As noted in our July 2015 and October 2014 Client Alerts, California has been at the forefront of sick leave legislation. Additionally, Connecticut,[13] Massachusetts,[14] and Washington, D.C.,[15] have laws requiring paid sick leave, and Oregon’s new paid sick leave law[16] goes into effect on January 1, 2016. A number of cities have also passed their own paid sick leave laws, including New York City, Philadelphia, Pittsburgh, Seattle, and San Francisco. Many of these laws differ from each other (and from the executive order) and require significant and highly technical revisions to existing sick leave and paid time off policies to remain in compliance.
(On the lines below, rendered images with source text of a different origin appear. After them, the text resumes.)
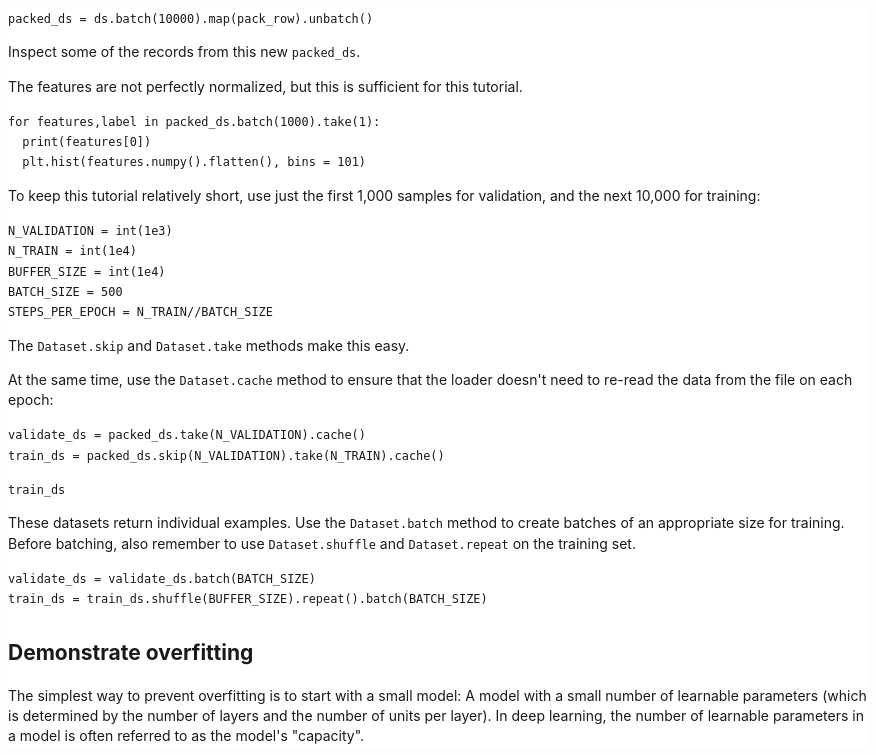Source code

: 
```
packed_ds = ds.batch(10000).map(pack_row).unbatch()
```

Inspect some of the records from this new `packed_ds`.

The features are not perfectly normalized, but this is sufficient for this tutorial.


```
for features,label in packed_ds.batch(1000).take(1):
  print(features[0])
  plt.hist(features.numpy().flatten(), bins = 101)
```

To keep this tutorial relatively short, use just the first 1,000 samples for validation, and the next 10,000 for training:


```
N_VALIDATION = int(1e3)
N_TRAIN = int(1e4)
BUFFER_SIZE = int(1e4)
BATCH_SIZE = 500
STEPS_PER_EPOCH = N_TRAIN//BATCH_SIZE
```

The `Dataset.skip` and `Dataset.take` methods make this easy.

At the same time, use the `Dataset.cache` method to ensure that the loader doesn't need to re-read the data from the file on each epoch:


```
validate_ds = packed_ds.take(N_VALIDATION).cache()
train_ds = packed_ds.skip(N_VALIDATION).take(N_TRAIN).cache()
```


```
train_ds
```

These datasets return individual examples. Use the `Dataset.batch` method to create batches of an appropriate size for training. Before batching, also remember to use `Dataset.shuffle` and `Dataset.repeat` on the training set.


```
validate_ds = validate_ds.batch(BATCH_SIZE)
train_ds = train_ds.shuffle(BUFFER_SIZE).repeat().batch(BATCH_SIZE)
```

## Demonstrate overfitting

The simplest way to prevent overfitting is to start with a small model: A model with a small number of learnable parameters (which is determined by the number of layers and the number of units per layer). In deep learning, the number of learnable parameters in a model is often referred to as the model's "capacity".
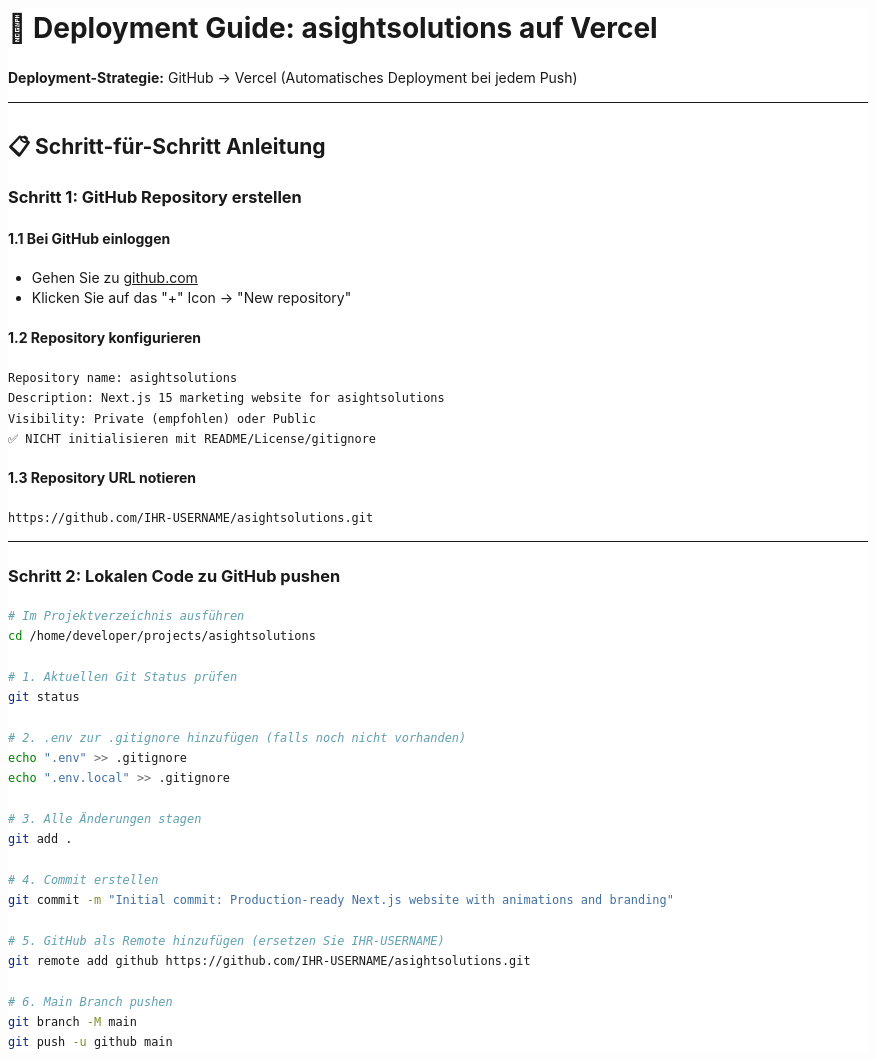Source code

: # 🚀 Deployment Guide: asightsolutions auf Vercel

**Deployment-Strategie:** GitHub → Vercel (Automatisches Deployment bei jedem Push)

---

## 📋 Schritt-für-Schritt Anleitung

### **Schritt 1: GitHub Repository erstellen**

#### 1.1 Bei GitHub einloggen
- Gehen Sie zu [github.com](https://github.com)
- Klicken Sie auf das "+" Icon → "New repository"

#### 1.2 Repository konfigurieren
```
Repository name: asightsolutions
Description: Next.js 15 marketing website for asightsolutions
Visibility: Private (empfohlen) oder Public
✅ NICHT initialisieren mit README/License/gitignore
```

#### 1.3 Repository URL notieren
```
https://github.com/IHR-USERNAME/asightsolutions.git
```

---

### **Schritt 2: Lokalen Code zu GitHub pushen**

```bash
# Im Projektverzeichnis ausführen
cd /home/developer/projects/asightsolutions

# 1. Aktuellen Git Status prüfen
git status

# 2. .env zur .gitignore hinzufügen (falls noch nicht vorhanden)
echo ".env" >> .gitignore
echo ".env.local" >> .gitignore

# 3. Alle Änderungen stagen
git add .

# 4. Commit erstellen
git commit -m "Initial commit: Production-ready Next.js website with animations and branding"

# 5. GitHub als Remote hinzufügen (ersetzen Sie IHR-USERNAME)
git remote add github https://github.com/IHR-USERNAME/asightsolutions.git

# 6. Main Branch pushen
git branch -M main
git push -u github main
```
Key areas of difference may include:

  • Who is covered.

  • The purposes for which paid sick leave can be used.

  • The rate of paid sick leave accrual.

  • Rules regarding carryover from year to year.

Accordingly, while federal contractors would be well advised to re-examine their policies in light of the executive order, all employers operating in jurisdictions with paid sick leave laws should do the same to ensure compliance with state and local laws, too. Paul Hastings employment law attorneys are available to assist with what can be very complicated review projects.


[1]      “OFCCP Announces a Final Rule to Promote Pay Transparency,” http://www.dol.gov/ofccp/PayTransparency.html.

[2]     80 Fed. Reg. 54933, 54937 (Sept. 11, 2015).

[3]     80 Fed. Reg. at 54974 (to be codified at 41 C.F.R. § 60-1.3).

[4]     80 Fed. Reg. at 54977 (to be codified at 41 C.F.R. § 60-1.35(b)).

[5]     Id.

[6]     80 Fed. Reg. at 54940.

[7]     80 Fed. Reg. at 54975 (to be codified at 41 C.F.R. § 1.3).

[8]     80 Fed. Reg. at 54948.

[9]     80 Fed. Reg. at 54977.

[10]   80 Fed. Reg. at 54948.

[11]   Id.

[12]   41 C.F.R. § 60-1.4(a).

[13]   Connecticut General Statutes 31-57r

[14]   Massachusetts General Law. ch. 149, § 148C; 940 Code of Massachusetts Regulations 33.00

[15]   D.C. Official Code § 32-131.01 et seq.